Каминский улыбнулся ей ободряюще и продекламировал довольно громко, так что и соседи некоторые вместе с барышней послушали:
Здесь русский дух! Здесь Русью пахнет.Барышня — вот же беда с ней! — совсем застеснялась, прямо так бы и выпорхнула из вагона, да невозможно. Отвернулась к замызганному окну.
Григорий Каминский испытал некоторый конфуз: «Может, зря я?» Однако тут же подумал: «А так и надо! Чего на тех, кто есть хозяева жизни, смотреть с высоты своего мнимого превосходства?»
Опять Григорий стал слушать разговоры вокруг себя, чем и занимался всю долгую дорогу. Интересно, поучительно.
А говорили вокруг него больше всего о войне: скорей бы конец ей, окаянной, сколько народу перегубила, перекалечила, мужика от дома оторвала, от земли. А весна-то, вот она, не за горами, оглянуться не успеешь, как уже в поле выходи, а кто в нонешнюю весну выйдет, чтоб за плугом идти, борозду поднимать на своём наделе? Безмужичной русская деревня стала по войне этой, чтоб её вовеки не видать. А бабы, само собой, о своём: с каждым днём в лавках и магазинах всё пустеет да пустеет, за хлебом, сахаром, ситцем, керосином с ночи очереди выстраиваются. Когда это стряслось, чтоб очереди в Туле или Москве? То, бывало, приказчики силком к прилавку тянут, разлюбезные, только бы денежки при тебе были — любых товаров и съестного прямо-таки завались. А нынче? Купцы да торговые люди три шкуры дерут, морды злые, нахальные. И нет на них ни управы, ни Бога. Или вправду от революции псе это сподобилось? Вверх тормашками перевернулось?
«Не от революции, — хочется вмешаться в разговор Григорию Каминскому. — Война во всём виновата».
Однако помалкивает наш герой — до времени.
Наконец радостно прокричал паровоз, вагон дёрнуло, лязг прокатился под полом. Поплыла мимо окна деревянная платформа, по которой носилась, беззвучно лая на поезд, шустрая лохматенькая собачонка. Колеса стучали всё быстрее.
На привокзальной площади было людно, шумно, вереницей стояли легковые извозчики, покрикивали: «Куда изволите, ваше степенство? Доставим-с!» Смеркалось. Несло в лицо редким снежком. Из лошадиных ноздрей валил пар; клубы его вырывались также из двери трактира, когда распахивалась она настежь разудало. Зажглись тусклые фонари.
И всё же где-то близко была весна — то ли в густо-сиреневом небе, то ли в ветре, весёлом, порывистом, а может быть, в самом Григории Каминском бродили весенние молодые силы, некие чудотворные токи, предвестники перемен. Так уже бывало с ним на пороге нового ответственного дела: возбуждение, жажда деятельности, сердце бьётся сильнее.
Направляясь к извозчику — шинель по-прежнему распахнута, в руке потёртый саквояж с нехитрым скарбом, а главное, с важными бумагами, — он задержался у афишной круглой тумбы, прочитал с интересом и неким предчувствием, отчего как бы жаркая волна прокатилась по телу (крупные буквы ярко-фиолетовой краской, чуть заваливающиеся набок): «18 марта 1917 года. Новый театр. Первый женский митинг. Протянем руку помощи солдаткам! Выступить могут все желающие. Начало в 17 час. 30 мин.».

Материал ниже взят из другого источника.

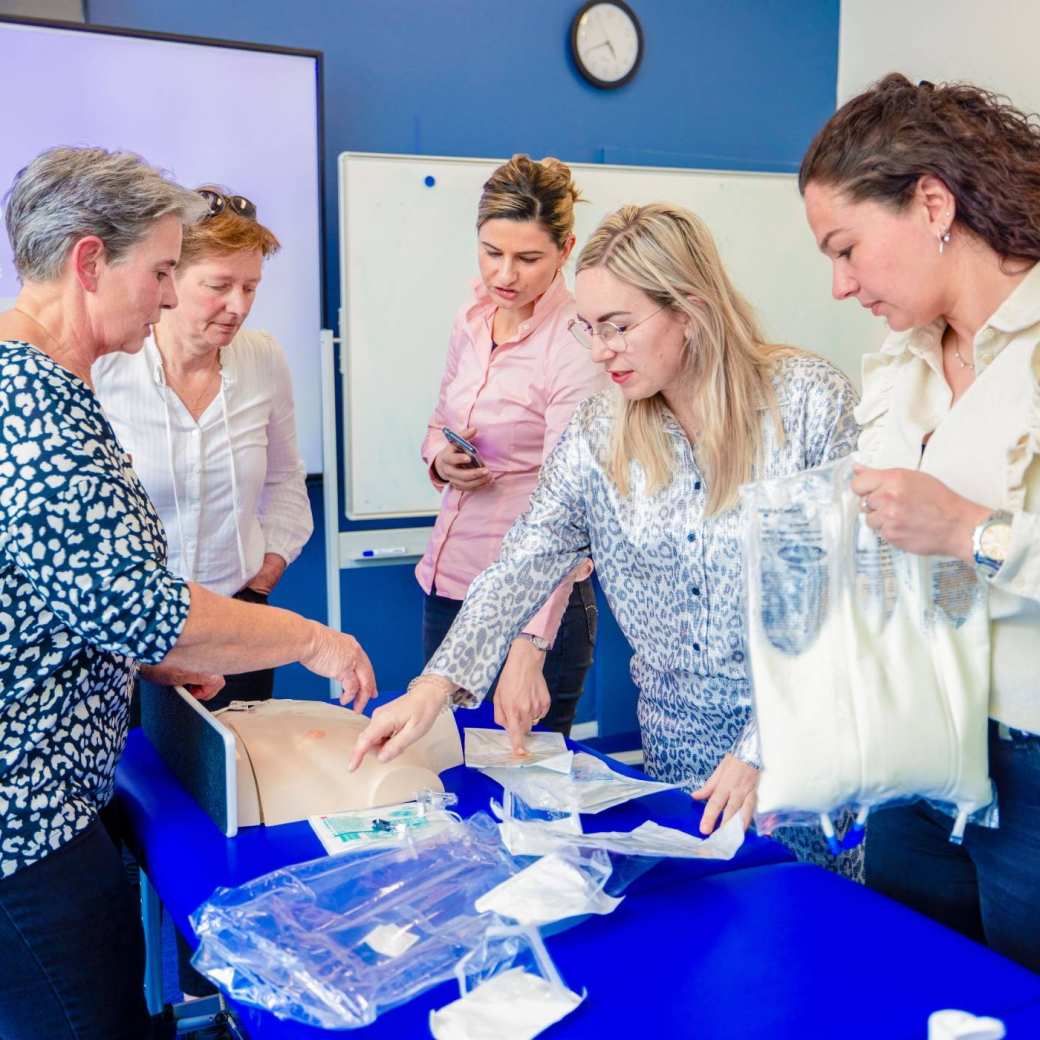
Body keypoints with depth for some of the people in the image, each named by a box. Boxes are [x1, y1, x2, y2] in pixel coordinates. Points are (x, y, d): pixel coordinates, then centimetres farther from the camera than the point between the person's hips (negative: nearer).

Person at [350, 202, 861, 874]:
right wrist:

«Так-так... Очень интересно! — Каминский вынул из карманчика брюк часы-луковицу, щёлкнул крышкой. — Опаздываю, а надо бы успеть».
Извозчик оказался молодым парнем с разбойным заросшим лицом.

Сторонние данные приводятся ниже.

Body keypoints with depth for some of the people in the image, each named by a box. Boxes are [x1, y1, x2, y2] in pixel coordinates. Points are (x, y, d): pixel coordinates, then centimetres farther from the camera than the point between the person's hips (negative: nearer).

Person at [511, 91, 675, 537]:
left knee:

— Куда прикажете, господин студент?
— Посольская улица, дом Коврижина. Рядом с полицейской частью. Знаешь?
— Как не знать? — усмехнулся извозчик. — Мы все полицейские части в городе знаем. Положено.
— Вот и отлично! Гони, братец, опаздываю. За быструю езду прибавлю малость. Хотя, сам понимаешь, не миллионер.